• [TRY IT] Look through the listing below for the line with "Annotate this map: name" and the line with "Draw a box around". Copy both, along with every line between them, exactly and with no pictures.

• [INFORMATION SUPPLIED]
● ● ● ● ●

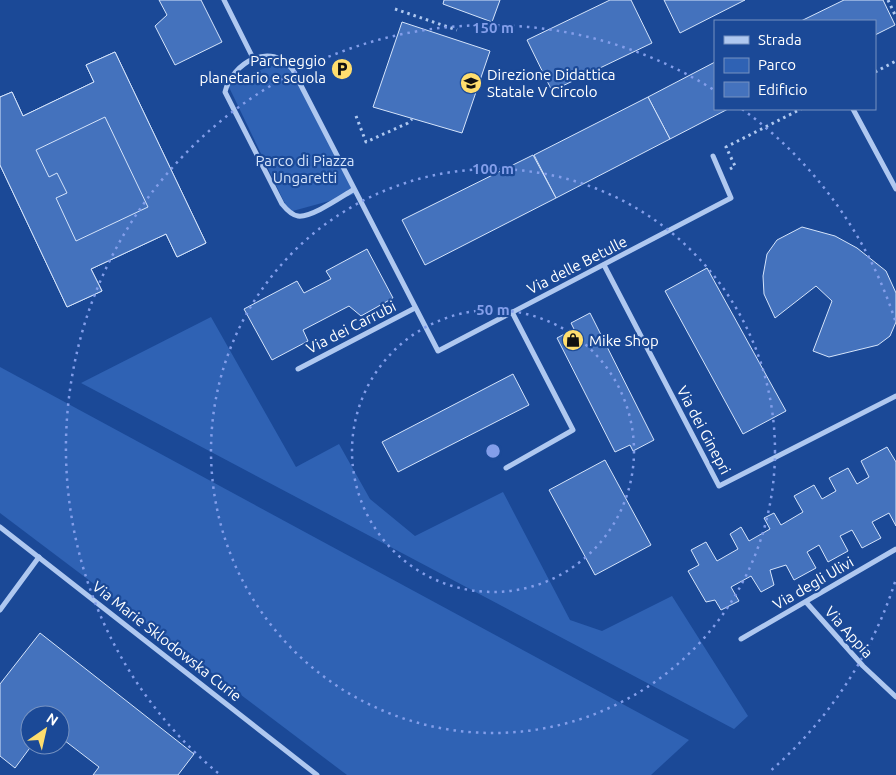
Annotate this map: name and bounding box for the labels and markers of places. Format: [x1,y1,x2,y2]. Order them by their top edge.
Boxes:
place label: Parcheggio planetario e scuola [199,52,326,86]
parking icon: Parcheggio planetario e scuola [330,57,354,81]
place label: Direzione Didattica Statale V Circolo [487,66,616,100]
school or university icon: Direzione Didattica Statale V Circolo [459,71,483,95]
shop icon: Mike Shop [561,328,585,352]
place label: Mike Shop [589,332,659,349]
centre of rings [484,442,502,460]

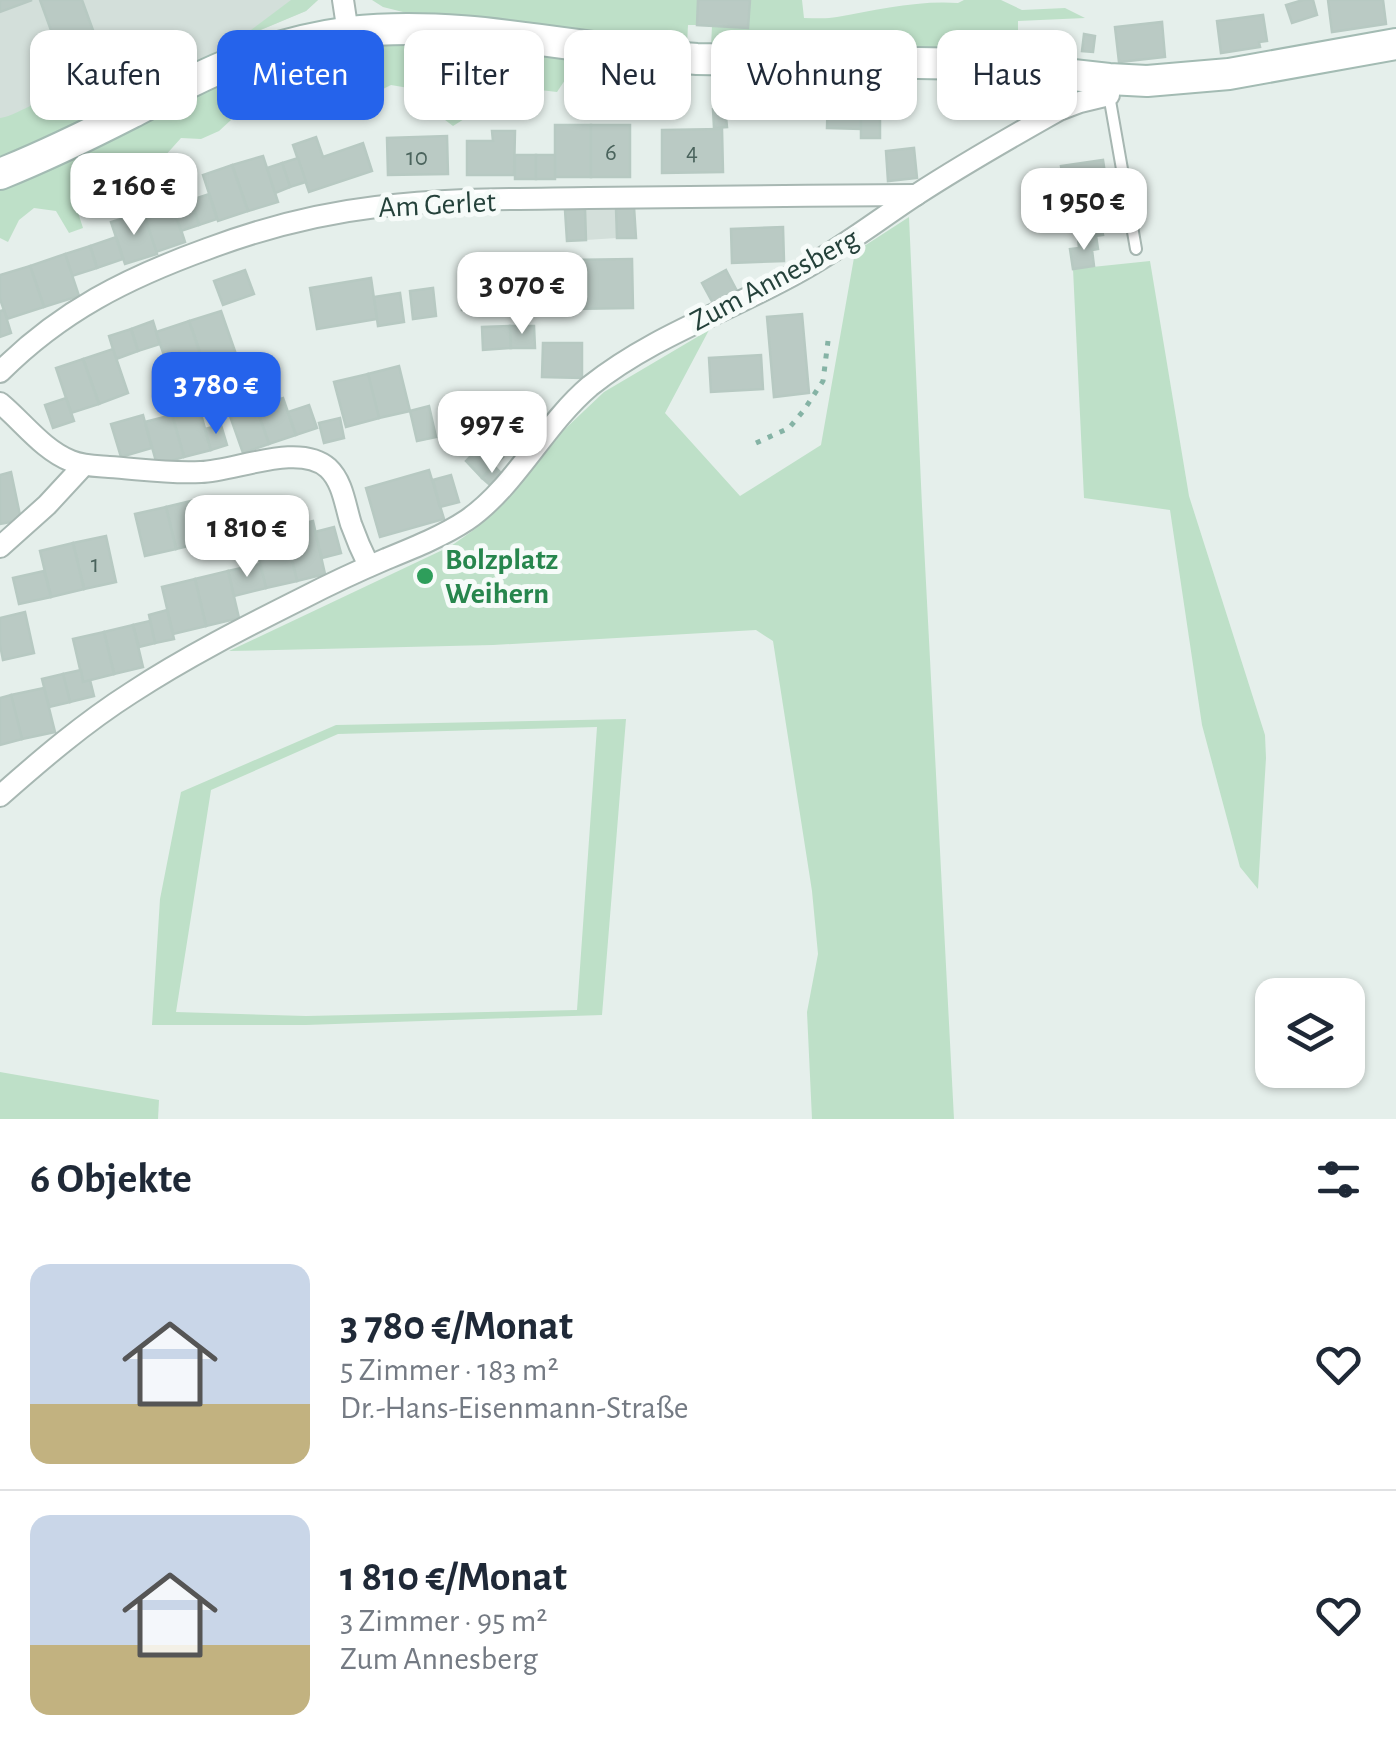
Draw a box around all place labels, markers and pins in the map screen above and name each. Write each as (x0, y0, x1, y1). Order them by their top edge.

● ● ● ● ●

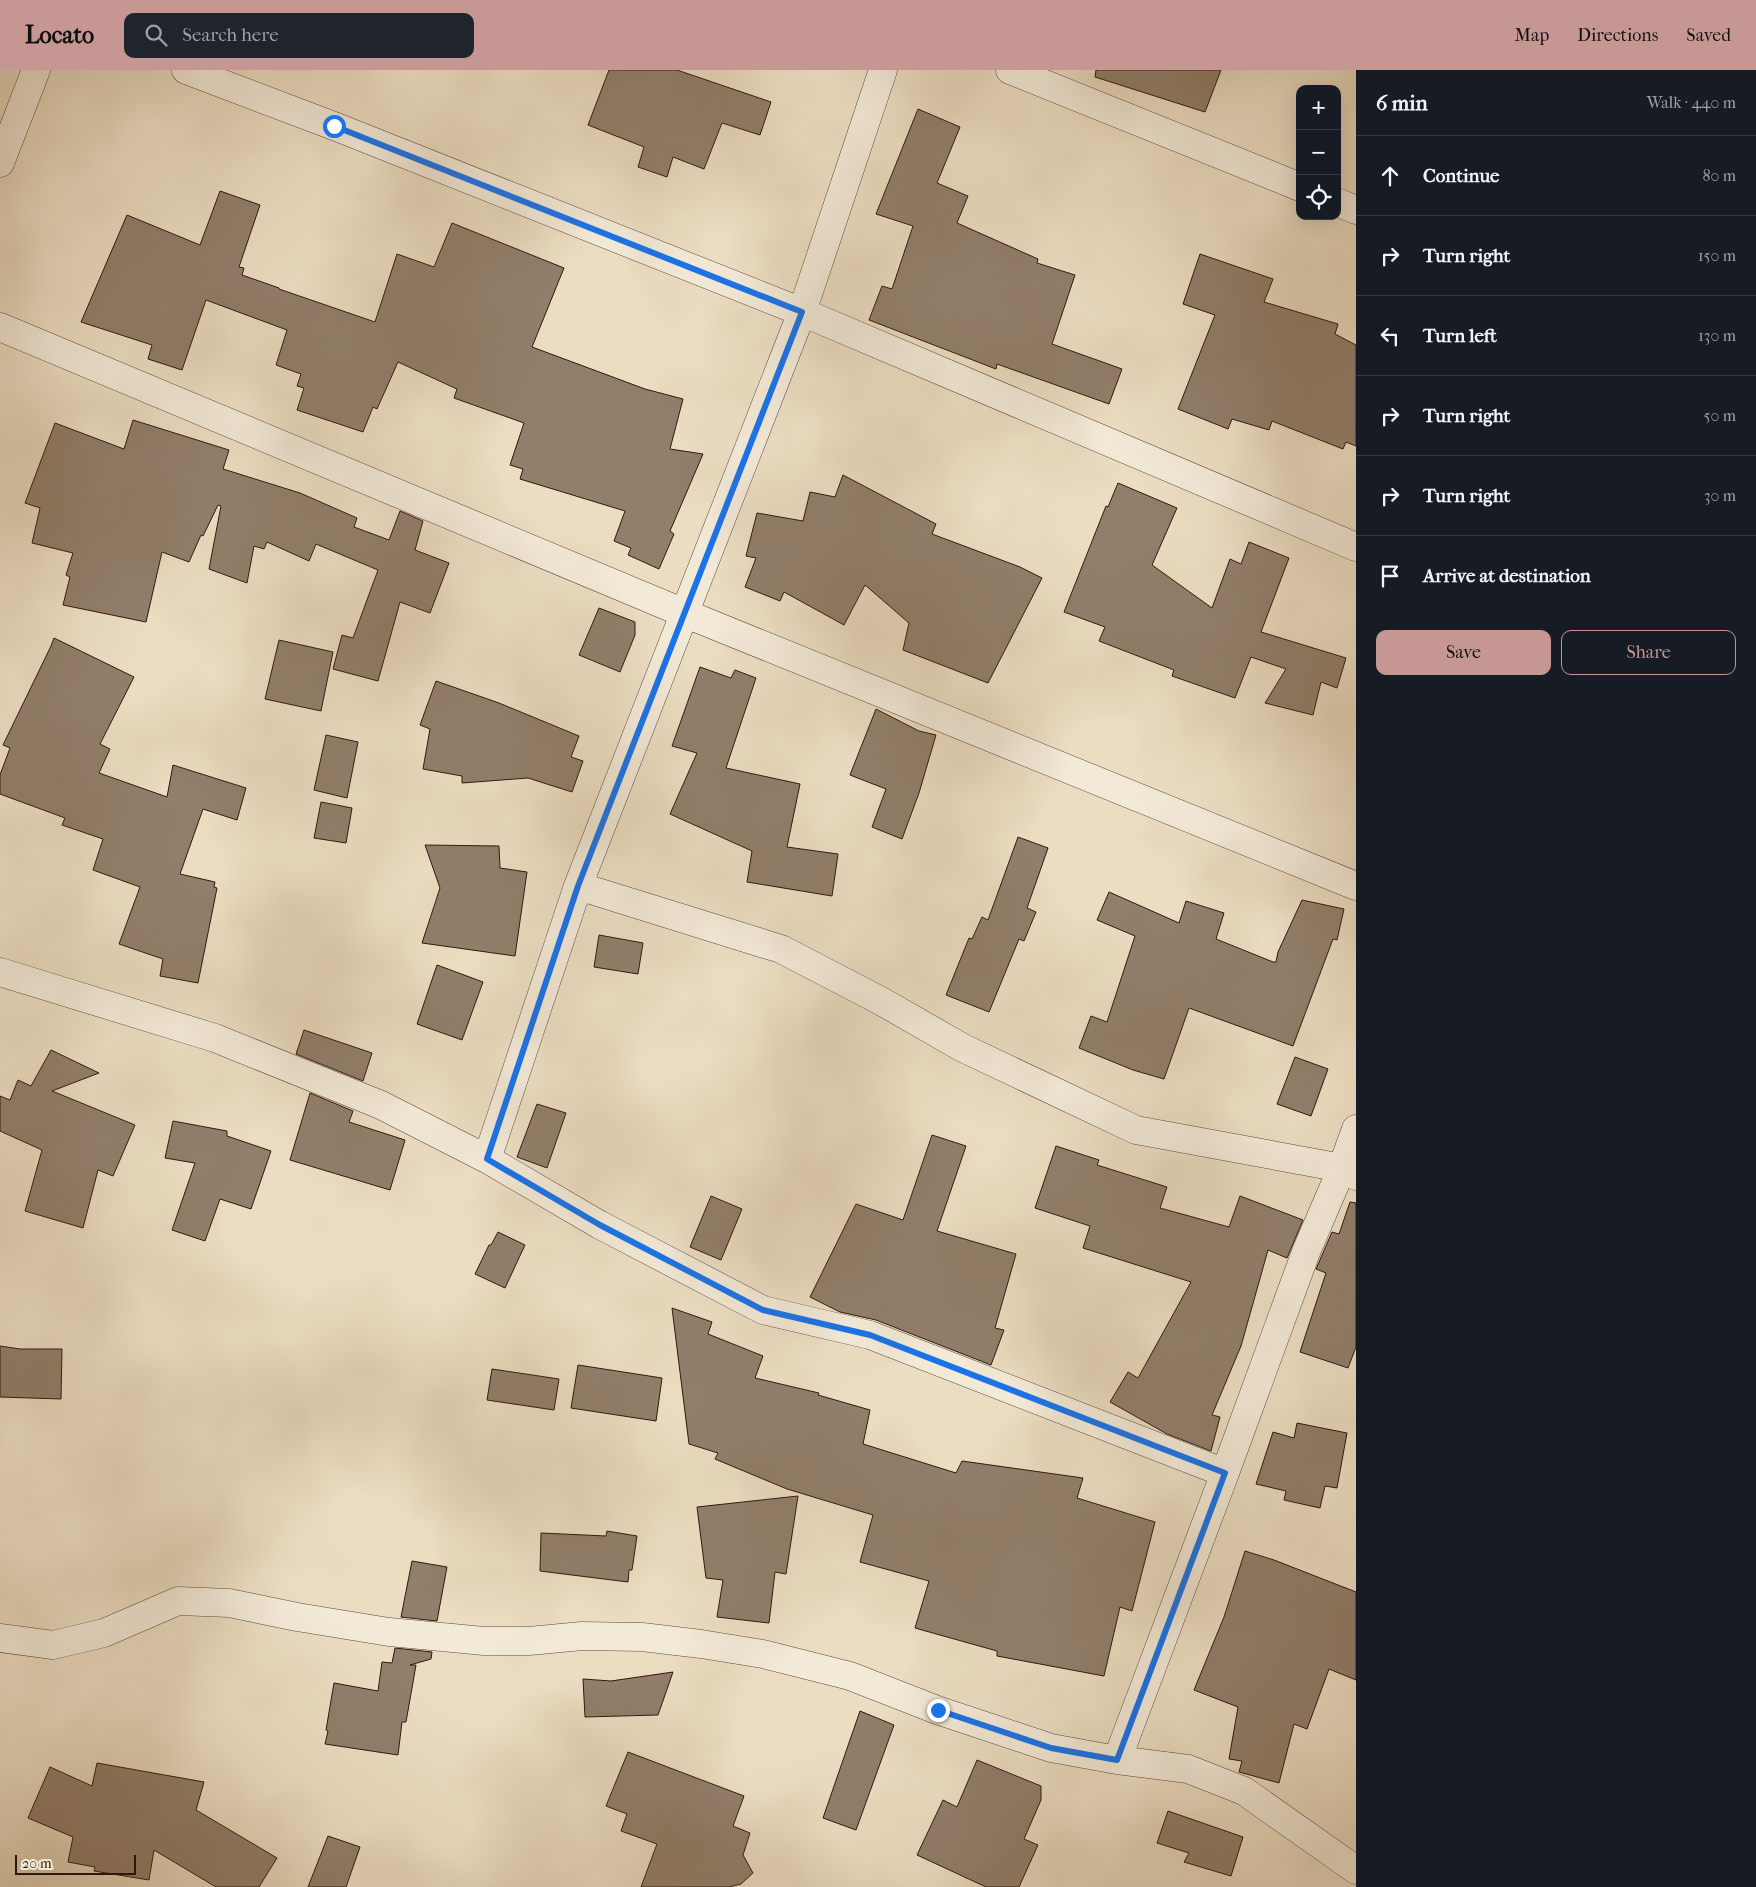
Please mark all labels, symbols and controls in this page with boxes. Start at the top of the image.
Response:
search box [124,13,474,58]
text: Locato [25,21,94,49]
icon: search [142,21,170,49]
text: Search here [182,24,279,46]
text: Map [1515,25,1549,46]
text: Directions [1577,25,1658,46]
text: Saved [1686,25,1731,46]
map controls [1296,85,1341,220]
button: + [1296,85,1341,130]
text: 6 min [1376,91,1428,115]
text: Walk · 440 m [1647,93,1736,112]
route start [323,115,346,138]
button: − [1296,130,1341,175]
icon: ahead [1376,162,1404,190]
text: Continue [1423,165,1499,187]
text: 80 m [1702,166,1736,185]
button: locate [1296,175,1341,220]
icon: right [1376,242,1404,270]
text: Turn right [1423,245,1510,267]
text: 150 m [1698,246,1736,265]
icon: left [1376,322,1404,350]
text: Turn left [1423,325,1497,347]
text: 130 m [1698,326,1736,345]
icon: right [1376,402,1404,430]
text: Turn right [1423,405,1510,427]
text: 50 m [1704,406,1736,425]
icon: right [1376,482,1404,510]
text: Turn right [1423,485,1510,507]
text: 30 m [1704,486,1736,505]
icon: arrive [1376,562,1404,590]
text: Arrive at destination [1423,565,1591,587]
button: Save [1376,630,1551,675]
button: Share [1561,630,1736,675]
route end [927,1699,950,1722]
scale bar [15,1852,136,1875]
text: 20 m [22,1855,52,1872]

● ● ● ● ●

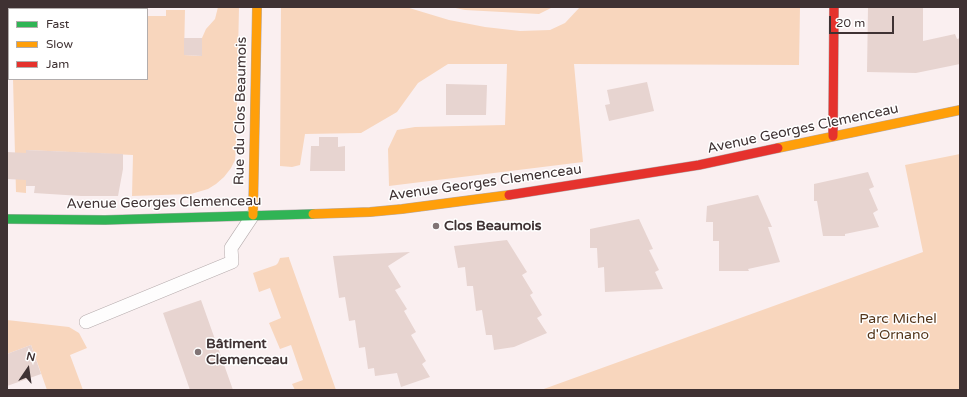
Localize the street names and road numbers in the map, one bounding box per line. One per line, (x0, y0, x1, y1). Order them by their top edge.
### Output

● ● ● ● ●

• [SOLUTION]
Annotate this map: name and bounding box for the labels and markers of places. Format: [x1,y1,x2,y2]. Order them by their top edge.
Boxes:
place label: Parcheggio planetario e scuola [199,52,326,86]
parking icon: Parcheggio planetario e scuola [330,57,354,81]
place label: Direzione Didattica Statale V Circolo [487,66,616,100]
school or university icon: Direzione Didattica Statale V Circolo [459,71,483,95]
shop icon: Mike Shop [561,328,585,352]
place label: Mike Shop [589,332,659,349]
centre of rings [484,442,502,460]

Draw a box around all place labels, markers and pins in the map screen above and name each. Write each as (x0, y0, x1, y1). Order them by their top edge.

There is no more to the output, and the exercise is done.